## TASK TO COMPLETE
List each line in the entries below that contains the word "paramètre", treating uppercase and lowercase letters as different.

(Stored data entries)
....
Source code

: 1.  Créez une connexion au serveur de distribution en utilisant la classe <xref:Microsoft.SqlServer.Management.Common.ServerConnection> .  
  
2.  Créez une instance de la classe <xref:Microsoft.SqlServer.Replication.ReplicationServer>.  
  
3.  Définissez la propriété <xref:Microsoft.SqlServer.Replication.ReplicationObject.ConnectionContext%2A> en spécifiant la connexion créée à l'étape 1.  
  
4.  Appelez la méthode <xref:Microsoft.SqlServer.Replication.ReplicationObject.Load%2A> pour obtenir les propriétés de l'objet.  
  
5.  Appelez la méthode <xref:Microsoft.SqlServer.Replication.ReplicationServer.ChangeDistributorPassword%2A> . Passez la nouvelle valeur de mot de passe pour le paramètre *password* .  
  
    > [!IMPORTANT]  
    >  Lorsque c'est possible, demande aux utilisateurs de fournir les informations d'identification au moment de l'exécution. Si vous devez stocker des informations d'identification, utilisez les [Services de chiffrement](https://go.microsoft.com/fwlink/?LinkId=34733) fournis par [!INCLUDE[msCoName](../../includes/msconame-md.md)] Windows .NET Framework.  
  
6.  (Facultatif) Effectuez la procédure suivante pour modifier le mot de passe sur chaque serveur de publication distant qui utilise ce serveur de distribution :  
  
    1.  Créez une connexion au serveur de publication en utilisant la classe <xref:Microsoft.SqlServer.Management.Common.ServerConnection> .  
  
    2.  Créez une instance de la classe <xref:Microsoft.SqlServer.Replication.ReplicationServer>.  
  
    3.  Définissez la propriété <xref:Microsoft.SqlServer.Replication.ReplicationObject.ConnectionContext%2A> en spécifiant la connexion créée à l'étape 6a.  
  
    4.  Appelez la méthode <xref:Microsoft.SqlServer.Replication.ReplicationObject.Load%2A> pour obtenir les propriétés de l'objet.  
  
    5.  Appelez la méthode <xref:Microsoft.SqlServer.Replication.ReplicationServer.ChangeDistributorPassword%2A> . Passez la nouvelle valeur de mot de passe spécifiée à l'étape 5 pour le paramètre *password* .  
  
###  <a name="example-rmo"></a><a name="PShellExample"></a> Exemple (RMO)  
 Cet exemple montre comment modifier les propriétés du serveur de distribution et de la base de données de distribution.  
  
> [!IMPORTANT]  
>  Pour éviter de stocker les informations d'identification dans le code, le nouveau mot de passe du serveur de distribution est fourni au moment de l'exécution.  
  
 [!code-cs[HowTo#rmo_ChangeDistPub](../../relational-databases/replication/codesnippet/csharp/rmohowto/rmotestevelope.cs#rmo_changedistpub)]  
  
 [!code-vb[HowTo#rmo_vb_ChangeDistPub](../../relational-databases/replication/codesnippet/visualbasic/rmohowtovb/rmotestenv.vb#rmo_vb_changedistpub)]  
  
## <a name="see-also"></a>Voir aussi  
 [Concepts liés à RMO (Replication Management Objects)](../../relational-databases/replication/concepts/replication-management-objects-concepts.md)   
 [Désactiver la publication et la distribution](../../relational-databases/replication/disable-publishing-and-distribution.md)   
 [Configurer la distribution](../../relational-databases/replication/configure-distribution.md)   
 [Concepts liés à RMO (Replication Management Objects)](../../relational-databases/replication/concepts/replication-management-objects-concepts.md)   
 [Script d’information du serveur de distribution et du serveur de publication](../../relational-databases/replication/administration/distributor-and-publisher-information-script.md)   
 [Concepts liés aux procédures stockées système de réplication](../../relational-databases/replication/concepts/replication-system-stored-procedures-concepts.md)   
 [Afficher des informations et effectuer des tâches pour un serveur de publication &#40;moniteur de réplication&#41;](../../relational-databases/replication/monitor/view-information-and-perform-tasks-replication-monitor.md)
....
## WRITTEN ANSWER
5.  Appelez la méthode <xref:Microsoft.SqlServer.Replication.ReplicationServer.ChangeDistributorPassword%2A> . Passez la nouvelle valeur de mot de passe pour le paramètre *password* .  
    5.  Appelez la méthode <xref:Microsoft.SqlServer.Replication.ReplicationServer.ChangeDistributorPassword%2A> . Passez la nouvelle valeur de mot de passe spécifiée à l'étape 5 pour le paramètre *password* .  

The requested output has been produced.